Späte Jahre und Produktionsende
Ernst Kämmer verstarb bereits 1901, Franz Reinhardt folgte 1933. Ab 1916 gehörte die Firma mehrheitlich den Bing-Werken aus Nürnberg. Trotz der Herausforderungen durch die Weltkriege und wirtschaftliche Veränderungen konnte Kämmer & Reinhardt die Produktion bis 1958 fortsetzen. Danach wurde das Unternehmen in den VEB Puppenfabrik Waltershausen integriert, und die eigenständige Produktion endete.
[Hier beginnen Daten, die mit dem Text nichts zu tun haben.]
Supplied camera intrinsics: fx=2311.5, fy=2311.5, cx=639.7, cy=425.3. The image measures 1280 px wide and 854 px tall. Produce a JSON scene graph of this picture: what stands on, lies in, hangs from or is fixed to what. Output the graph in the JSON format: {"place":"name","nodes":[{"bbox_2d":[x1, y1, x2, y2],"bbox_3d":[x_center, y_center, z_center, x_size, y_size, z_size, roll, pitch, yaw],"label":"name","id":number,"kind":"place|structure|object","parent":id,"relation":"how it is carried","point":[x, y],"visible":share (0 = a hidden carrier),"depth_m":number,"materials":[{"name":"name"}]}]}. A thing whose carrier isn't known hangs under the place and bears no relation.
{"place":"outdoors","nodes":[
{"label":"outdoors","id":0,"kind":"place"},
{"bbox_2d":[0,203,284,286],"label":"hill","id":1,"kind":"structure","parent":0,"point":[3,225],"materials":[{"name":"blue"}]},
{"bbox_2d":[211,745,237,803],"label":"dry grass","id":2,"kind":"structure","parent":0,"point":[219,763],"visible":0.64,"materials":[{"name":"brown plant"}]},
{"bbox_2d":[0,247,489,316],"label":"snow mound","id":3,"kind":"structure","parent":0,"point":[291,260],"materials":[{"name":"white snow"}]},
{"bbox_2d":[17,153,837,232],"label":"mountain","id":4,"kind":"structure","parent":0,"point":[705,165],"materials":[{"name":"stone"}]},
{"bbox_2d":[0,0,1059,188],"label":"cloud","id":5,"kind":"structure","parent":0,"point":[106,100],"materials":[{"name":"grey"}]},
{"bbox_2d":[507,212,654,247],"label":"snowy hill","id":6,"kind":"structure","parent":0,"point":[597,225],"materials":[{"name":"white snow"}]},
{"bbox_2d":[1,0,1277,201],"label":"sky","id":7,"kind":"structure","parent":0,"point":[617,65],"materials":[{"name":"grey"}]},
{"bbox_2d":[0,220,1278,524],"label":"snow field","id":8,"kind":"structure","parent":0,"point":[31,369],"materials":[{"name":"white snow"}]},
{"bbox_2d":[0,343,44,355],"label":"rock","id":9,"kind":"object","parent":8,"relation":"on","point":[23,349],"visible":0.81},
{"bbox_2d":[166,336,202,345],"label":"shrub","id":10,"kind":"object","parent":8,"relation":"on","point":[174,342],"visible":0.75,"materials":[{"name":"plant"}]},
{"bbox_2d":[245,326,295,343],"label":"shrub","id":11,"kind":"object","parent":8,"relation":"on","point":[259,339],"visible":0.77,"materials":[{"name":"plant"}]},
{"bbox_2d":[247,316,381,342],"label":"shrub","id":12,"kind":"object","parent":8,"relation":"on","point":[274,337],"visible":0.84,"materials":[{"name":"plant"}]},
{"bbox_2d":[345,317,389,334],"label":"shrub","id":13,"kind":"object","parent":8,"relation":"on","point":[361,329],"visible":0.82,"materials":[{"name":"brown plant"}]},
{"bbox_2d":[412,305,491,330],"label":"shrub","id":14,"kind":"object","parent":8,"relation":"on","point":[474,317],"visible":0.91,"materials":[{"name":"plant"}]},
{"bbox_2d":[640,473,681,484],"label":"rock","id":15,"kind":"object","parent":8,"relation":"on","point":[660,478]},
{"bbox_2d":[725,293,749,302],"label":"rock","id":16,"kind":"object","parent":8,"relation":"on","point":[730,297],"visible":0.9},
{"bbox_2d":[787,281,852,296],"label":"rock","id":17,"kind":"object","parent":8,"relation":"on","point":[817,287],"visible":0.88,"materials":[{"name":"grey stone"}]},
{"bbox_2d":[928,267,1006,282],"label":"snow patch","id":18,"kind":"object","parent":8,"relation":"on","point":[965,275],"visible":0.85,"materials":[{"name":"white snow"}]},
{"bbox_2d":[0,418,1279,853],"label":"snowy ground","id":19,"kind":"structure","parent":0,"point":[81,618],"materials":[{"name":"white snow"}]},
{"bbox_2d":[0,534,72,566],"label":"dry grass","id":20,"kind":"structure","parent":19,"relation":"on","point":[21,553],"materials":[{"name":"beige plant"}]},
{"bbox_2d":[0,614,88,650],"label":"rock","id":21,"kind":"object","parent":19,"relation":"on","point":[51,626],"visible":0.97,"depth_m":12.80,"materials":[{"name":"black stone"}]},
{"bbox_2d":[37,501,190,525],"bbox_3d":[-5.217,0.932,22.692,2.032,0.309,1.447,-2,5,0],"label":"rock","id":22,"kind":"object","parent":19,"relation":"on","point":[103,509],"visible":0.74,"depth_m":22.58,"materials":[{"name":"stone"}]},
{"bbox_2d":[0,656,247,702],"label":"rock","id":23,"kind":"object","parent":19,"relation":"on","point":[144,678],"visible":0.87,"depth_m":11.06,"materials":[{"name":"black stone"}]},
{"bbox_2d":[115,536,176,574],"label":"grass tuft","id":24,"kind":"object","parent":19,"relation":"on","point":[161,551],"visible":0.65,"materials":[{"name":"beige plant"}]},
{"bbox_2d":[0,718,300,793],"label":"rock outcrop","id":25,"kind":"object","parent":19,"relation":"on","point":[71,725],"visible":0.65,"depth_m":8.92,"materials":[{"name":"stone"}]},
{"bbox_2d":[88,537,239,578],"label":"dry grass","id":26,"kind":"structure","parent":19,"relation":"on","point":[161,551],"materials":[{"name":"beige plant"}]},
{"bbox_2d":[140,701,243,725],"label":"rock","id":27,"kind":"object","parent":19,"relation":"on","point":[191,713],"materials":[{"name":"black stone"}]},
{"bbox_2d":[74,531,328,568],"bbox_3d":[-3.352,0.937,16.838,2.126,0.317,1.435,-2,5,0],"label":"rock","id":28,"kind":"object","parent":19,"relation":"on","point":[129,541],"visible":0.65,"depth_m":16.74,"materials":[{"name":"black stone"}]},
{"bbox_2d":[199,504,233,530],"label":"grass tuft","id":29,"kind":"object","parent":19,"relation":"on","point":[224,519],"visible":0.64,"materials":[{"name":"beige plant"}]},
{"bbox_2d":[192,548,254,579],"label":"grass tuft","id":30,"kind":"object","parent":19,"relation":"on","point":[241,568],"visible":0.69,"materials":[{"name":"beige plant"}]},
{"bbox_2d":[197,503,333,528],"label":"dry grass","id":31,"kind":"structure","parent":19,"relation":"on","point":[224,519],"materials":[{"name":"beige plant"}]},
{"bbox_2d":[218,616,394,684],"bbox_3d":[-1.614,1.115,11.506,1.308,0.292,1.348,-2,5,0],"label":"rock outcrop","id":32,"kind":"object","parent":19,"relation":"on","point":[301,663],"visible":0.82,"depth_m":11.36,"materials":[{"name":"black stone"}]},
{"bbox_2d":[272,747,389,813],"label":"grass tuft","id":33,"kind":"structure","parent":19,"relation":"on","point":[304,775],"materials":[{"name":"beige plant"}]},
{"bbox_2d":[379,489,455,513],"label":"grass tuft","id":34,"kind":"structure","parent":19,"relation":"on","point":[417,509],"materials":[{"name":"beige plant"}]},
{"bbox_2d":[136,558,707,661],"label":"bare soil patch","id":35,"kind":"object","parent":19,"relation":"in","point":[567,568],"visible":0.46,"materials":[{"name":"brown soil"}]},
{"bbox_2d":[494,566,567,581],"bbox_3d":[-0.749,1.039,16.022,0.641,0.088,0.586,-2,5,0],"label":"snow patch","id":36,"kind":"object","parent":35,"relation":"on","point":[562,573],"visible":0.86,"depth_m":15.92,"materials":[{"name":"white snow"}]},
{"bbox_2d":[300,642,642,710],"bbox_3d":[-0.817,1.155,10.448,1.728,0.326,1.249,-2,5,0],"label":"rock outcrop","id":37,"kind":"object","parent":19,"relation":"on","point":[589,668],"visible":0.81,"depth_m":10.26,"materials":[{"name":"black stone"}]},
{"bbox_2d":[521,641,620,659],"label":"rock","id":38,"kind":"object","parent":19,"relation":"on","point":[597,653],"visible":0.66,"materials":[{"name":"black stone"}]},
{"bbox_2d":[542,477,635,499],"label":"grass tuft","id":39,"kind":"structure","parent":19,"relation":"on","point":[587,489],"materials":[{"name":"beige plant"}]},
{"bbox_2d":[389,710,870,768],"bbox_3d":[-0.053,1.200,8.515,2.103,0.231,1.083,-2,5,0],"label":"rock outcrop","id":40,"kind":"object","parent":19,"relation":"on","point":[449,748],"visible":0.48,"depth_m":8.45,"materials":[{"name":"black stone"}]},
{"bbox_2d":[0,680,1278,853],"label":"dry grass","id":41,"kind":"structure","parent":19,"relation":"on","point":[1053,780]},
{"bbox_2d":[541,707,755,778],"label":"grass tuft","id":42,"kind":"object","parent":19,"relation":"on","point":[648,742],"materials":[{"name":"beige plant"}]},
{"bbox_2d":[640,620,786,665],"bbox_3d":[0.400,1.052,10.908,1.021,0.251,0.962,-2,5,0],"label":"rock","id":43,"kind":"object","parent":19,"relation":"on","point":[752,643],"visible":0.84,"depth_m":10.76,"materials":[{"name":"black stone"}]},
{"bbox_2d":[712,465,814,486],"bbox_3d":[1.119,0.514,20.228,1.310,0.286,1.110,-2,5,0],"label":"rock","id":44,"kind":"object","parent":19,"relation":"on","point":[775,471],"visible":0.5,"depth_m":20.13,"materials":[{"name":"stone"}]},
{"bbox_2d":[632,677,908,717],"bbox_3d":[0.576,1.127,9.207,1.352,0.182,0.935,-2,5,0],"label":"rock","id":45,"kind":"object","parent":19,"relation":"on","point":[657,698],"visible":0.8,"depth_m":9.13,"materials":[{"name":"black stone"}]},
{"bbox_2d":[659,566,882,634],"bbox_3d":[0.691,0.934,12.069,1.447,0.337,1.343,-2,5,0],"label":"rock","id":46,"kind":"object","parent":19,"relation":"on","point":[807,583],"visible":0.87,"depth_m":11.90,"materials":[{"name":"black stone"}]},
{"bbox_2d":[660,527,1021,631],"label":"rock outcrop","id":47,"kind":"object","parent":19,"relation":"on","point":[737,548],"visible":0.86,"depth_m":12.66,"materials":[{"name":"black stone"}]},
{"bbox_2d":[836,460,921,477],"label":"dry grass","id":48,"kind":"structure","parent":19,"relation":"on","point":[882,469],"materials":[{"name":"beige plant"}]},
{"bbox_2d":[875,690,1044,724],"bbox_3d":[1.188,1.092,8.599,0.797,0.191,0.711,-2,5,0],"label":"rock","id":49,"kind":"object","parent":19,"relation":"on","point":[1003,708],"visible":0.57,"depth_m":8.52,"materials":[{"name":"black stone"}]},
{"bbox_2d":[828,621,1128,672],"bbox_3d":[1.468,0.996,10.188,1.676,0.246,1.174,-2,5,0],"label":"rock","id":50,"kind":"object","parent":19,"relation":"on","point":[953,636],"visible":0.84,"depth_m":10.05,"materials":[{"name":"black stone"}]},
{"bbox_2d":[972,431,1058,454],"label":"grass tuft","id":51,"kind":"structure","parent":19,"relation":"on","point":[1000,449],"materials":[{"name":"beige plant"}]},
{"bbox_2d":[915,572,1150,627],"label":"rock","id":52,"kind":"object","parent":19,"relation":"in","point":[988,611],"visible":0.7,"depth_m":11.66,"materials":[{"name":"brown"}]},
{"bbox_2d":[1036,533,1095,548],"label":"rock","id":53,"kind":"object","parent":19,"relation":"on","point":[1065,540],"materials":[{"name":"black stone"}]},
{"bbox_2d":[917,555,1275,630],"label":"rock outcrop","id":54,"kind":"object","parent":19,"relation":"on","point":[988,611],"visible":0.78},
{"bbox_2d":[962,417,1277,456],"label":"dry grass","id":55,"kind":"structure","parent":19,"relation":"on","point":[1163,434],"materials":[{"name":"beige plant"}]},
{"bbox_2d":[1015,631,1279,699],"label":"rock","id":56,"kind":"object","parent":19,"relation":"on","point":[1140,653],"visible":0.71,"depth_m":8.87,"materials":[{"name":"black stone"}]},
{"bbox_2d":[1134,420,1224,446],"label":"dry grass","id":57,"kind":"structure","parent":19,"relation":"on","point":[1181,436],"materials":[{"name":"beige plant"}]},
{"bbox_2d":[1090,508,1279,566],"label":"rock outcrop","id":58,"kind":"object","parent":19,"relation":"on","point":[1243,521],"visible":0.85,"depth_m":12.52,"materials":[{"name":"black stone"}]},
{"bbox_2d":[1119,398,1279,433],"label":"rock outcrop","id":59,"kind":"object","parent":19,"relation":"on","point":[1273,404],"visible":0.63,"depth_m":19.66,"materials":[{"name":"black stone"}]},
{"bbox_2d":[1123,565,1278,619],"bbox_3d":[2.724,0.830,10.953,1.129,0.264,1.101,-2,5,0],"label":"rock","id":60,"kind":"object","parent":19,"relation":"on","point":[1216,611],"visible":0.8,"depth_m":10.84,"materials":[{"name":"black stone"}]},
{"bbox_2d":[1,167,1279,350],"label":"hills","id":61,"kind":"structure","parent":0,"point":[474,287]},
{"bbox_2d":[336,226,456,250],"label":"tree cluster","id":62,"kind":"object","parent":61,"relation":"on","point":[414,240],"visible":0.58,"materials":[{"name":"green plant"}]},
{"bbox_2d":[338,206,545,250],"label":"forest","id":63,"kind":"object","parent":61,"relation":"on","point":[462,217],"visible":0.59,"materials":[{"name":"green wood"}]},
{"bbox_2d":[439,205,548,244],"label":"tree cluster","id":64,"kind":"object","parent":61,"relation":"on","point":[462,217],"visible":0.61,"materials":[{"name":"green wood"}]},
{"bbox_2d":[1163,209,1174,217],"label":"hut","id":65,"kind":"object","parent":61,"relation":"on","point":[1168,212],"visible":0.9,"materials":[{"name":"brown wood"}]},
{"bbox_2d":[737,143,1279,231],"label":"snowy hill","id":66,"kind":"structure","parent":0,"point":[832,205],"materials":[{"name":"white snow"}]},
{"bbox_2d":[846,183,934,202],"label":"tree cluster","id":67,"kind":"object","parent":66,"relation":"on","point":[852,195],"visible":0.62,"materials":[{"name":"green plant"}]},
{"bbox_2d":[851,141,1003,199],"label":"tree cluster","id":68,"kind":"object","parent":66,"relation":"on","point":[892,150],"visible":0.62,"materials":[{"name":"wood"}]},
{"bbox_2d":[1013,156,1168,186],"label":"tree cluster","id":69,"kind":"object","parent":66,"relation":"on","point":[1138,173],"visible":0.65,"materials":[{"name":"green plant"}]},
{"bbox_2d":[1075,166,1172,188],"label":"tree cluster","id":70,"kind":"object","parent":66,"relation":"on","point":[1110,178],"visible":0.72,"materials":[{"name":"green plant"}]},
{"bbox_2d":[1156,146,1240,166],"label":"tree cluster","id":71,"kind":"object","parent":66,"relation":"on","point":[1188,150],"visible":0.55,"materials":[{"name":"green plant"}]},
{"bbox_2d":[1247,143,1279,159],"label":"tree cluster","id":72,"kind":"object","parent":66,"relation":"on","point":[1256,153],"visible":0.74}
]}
Vermächtnis und Sammlerwert
Heute sind Puppen von Kämmer & Reinhardt begehrte Sammlerstücke und erzielen auf Auktionen hohe Preise. Museen wie das Deutsche Spielzeugmuseum in Sonneberg präsentieren diese historischen Puppen und würdigen damit das Erbe des Unternehmens. Die Charakterpuppen von Kämmer & Reinhardt gelten als Meilensteine in der Geschichte des Spielzeugs und zeugen von der hohen Kunstfertigkeit und Innovationskraft deutscher Puppenhersteller.
Die Geschichte von Kämmer & Reinhardt ist ein beeindruckendes Beispiel für kreatives Unternehmertum und den Einfluss von Kunst auf die Industrie. Ihre Puppen haben Generationen von Kindern erfreut und bleiben ein bedeutender Teil des kulturellen Erbes.